Tuesday, October 22, 2013
ENTER THE FRAGILE WORLD OF “THE GLASS MENAGERIE”
PHOTOS BY MICHAEL J. LUTCH
To help launch his literary career, Tennessee Williams adopted the name “Tennessee” from the state of his father’s birth and he often looked to his own family for inspiration for his plays. His first successful writing endeavor, “The Glass Menagerie,” set in St. Louis in 1937, takes place in a dreary apartment, not unlike one he grew up in himself. Venture to the Booth Theatre, 222 West 45th Street, New York City to see a splendid production of this sadly envisioned play. The run has been extended to February 23,2014.
As a child, Williams spent two years with legs that were paralyzed, and it was during that impressionable time that his mother encouraged him to read and to make up stories. She gave him his first typewriter when he was thirteen. In “The Glass Menagerie,” he becomes Tom, the brother who is the breadwinner of the family after their father deserts them. His real life mother, a genteel Southern lady who is smothering to her children, is quite the image of Amanda in the play.
Amanda, who lives in the past, feasts on her memories when she was the Southern belle, entertaining seventeen gentlemen callers in one afternoon, bragging that she had “a nimble tongue to meet all occasions.” Amanda overshadows her daughter Laura, an overly shy and timid girl who views her small leg deformity as a major obstacle in her life.
Cherry Jones is superb as the gushing and gracious Amanda, calculating in her obsession to better her children’s lives, especially in her quest to find at least one gentleman caller to marry Laura. She nags Tom, wonderfully portrayed by Zachery Quintor, to save the family. Tom, who narrates this memory play, is locked into a job he hates at the shoe factory, a job Tennessee Williams endured for years, as he strives to write his poetry and find the adventures he seeks through endless nights at the movies.
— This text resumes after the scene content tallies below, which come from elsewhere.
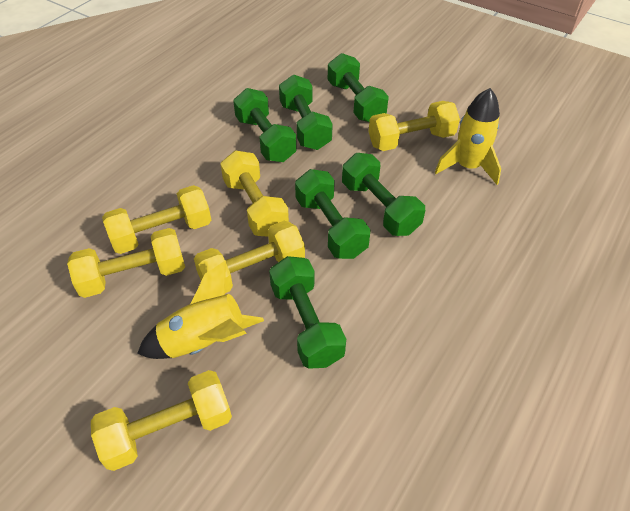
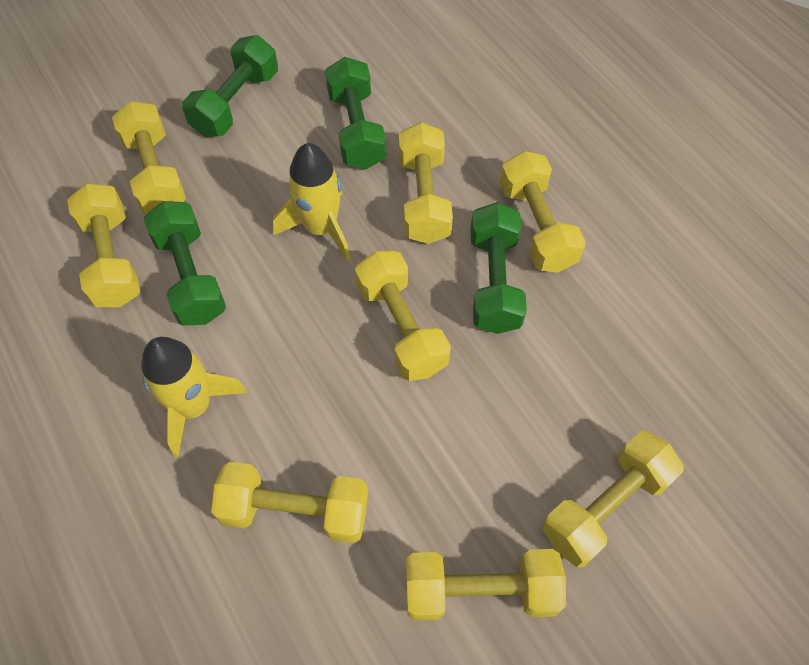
green dumbbell: [233,88,297,162] [269,256,346,369] [279,75,333,150] [295,169,370,259] [328,53,389,122] [342,153,425,236] = 6 -> [144,201,226,326] [182,35,278,137] [325,57,386,169] [471,202,527,334] = 4
yellow dumbbell: [67,228,185,298] [91,370,232,471] [102,185,211,254] [194,221,305,293] [220,150,289,236] [368,101,460,151] = 6 -> [67,183,140,307] [112,101,186,213] [211,462,368,544] [355,251,451,381] [399,122,453,244] [406,549,566,621] [500,151,586,273] [542,431,684,567] = 8

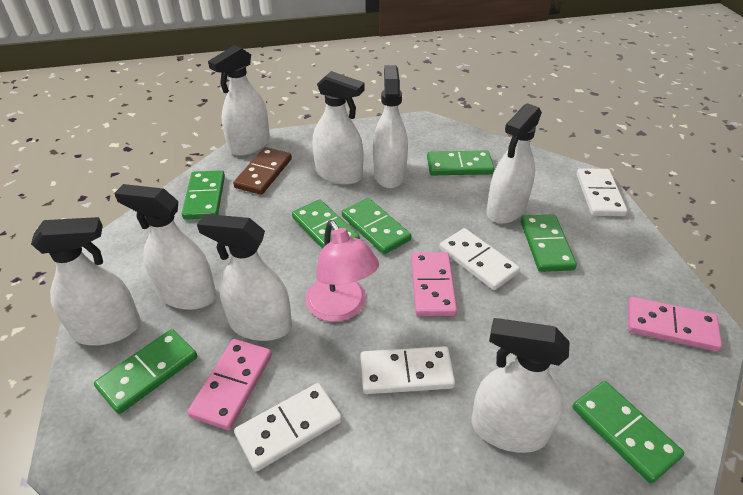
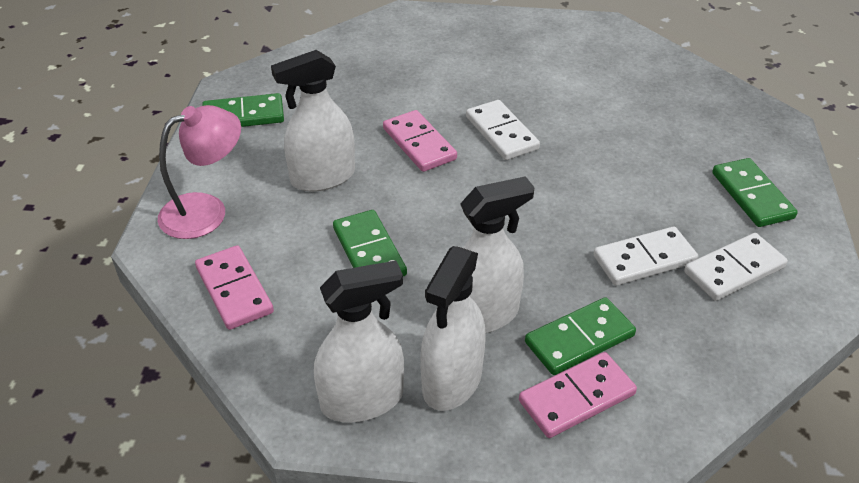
brown domino: [233,147,292,195] = 1 -> none = 0
green domino: [94,329,197,414] [182,170,225,220] [292,199,360,248] [342,198,412,254] [427,150,494,175] [521,214,577,272] [572,381,684,483] = 7 -> [202,93,284,127] [333,210,407,276] [525,297,636,375] [712,158,798,227] = 4
white domino: [234,383,342,472] [360,346,455,394] [439,228,520,290] [577,168,627,216] = 4 -> [466,100,540,160] [593,226,698,286] [684,233,788,301] = 3
white spray bottle: [31,217,141,345] [114,184,216,310] [197,214,292,341] [208,45,270,156] [313,71,365,185] [373,65,408,188] [472,318,570,453] [486,103,542,224] = 8 -> [271,50,355,192] [314,261,404,422] [420,246,485,411] [460,176,535,334] = 4

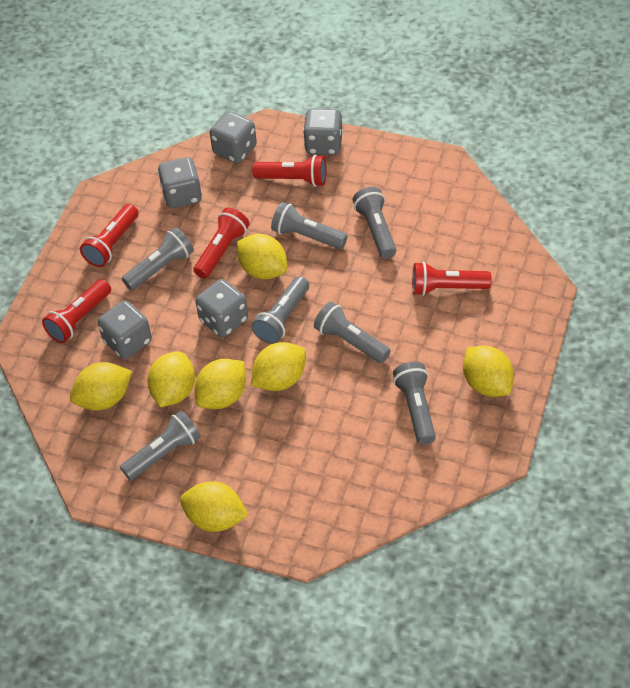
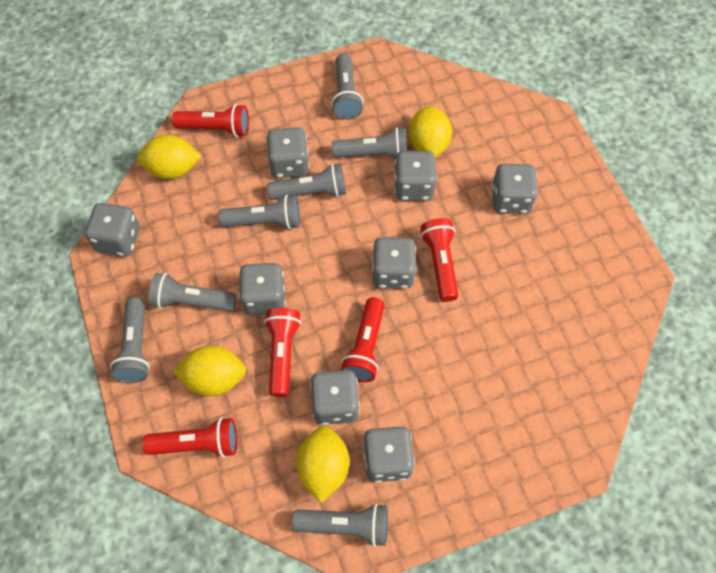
grey dice: [98,301,152,359] [158,157,202,208] [196,279,248,337] [210,111,257,163] [303,108,343,155] = 5 -> [85,203,140,256] [239,263,286,315] [266,127,310,178] [310,370,360,425] [363,426,415,483] [372,237,416,289] [394,151,437,201] [491,164,538,214] = 8
yellow lemon: [70,362,132,411] [147,351,195,407] [180,482,248,532] [195,359,246,409] [237,234,287,279] [251,342,306,391] [463,346,514,397] = 7 -> [137,135,201,179] [173,345,246,396] [296,426,349,503] [409,106,452,157] = 4

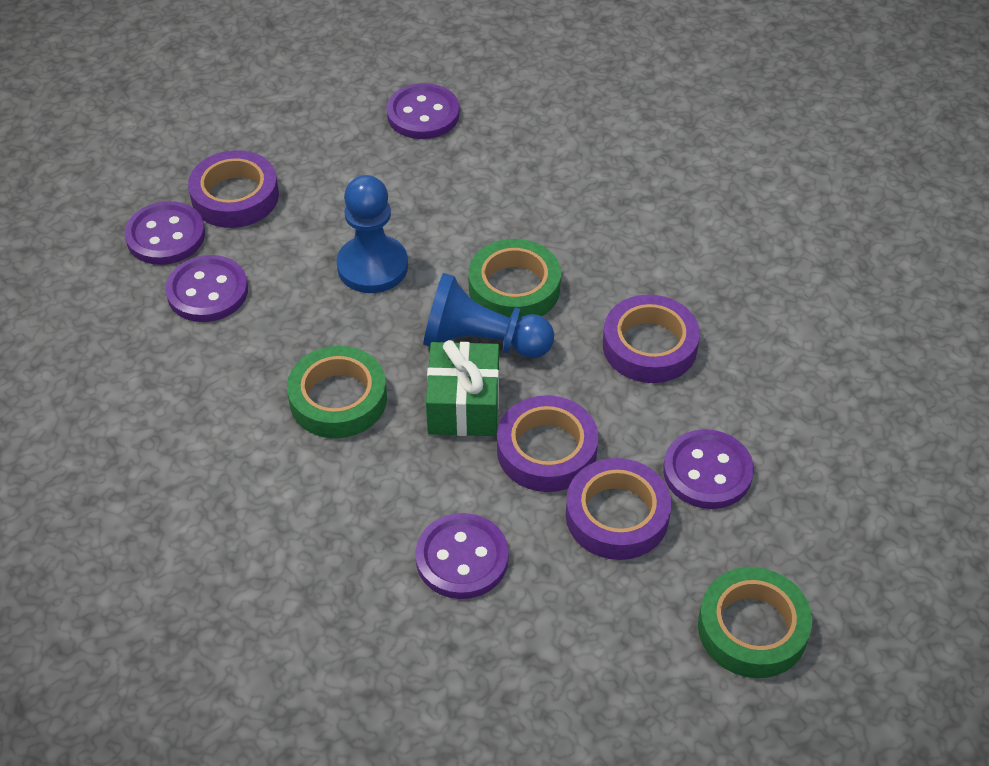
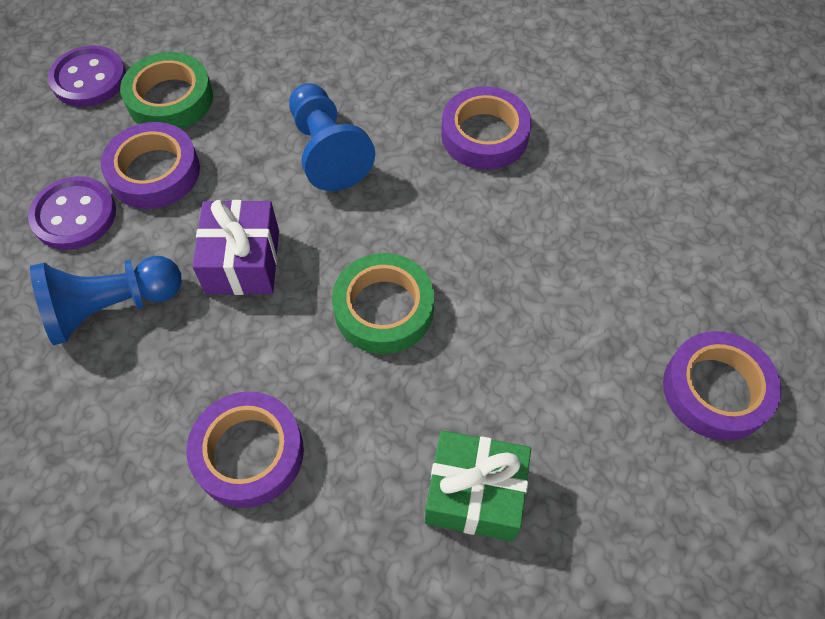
green tape: [287,346,387,438] [468,239,561,319] [698,567,812,678] = 3 -> [120,52,213,129] [332,253,434,354] = 2
purple button: [125,201,205,265] [165,255,248,322] [386,83,460,139] [415,513,509,599] [663,429,754,509] = 5 -> [28,176,116,250] [48,45,126,107] = 2
purple gift: none = 0 -> [192,200,279,295] = 1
Laura, in her fragile state, is obsessed with her collection of miniature glass animals and her old records, as captured by Celia Keenan-Bolger's portrayal of quiet desperation. For a moment in time, when Tom brings home a fellow shoe company employee to meet Laura, a man she loved in high school, the bigger than life Jim O’Connor, admirable in the hands of Brian J. Smith, there is a glimmer of hope for the Wingfield family. But that hope dies, like the lights in the apartment, when Jim reveals his secret. John Tiffany directs this intimate play with strength and sensitivity.
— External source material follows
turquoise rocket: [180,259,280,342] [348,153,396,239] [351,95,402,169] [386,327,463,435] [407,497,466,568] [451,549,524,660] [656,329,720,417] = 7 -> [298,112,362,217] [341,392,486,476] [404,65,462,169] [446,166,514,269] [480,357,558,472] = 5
For tickets ($42-147), call 212-239-6200 or 800-432-7250 or online at telecharge.com. Performances are Tuesday at 7 p.m., Wednesday at 2 p.m. and 7 p.m., and Thursday at 7 p.m., Friday at 8 p.m., Saturday at at 2 p.m. and 8 p.m. and Sunday at 3 p.m.
Watch how the delicate glass figurine of a unicorn symbolizes Laura and the fragile hold she has on life, a life similar to Tennessee Williams’ own sister Rose.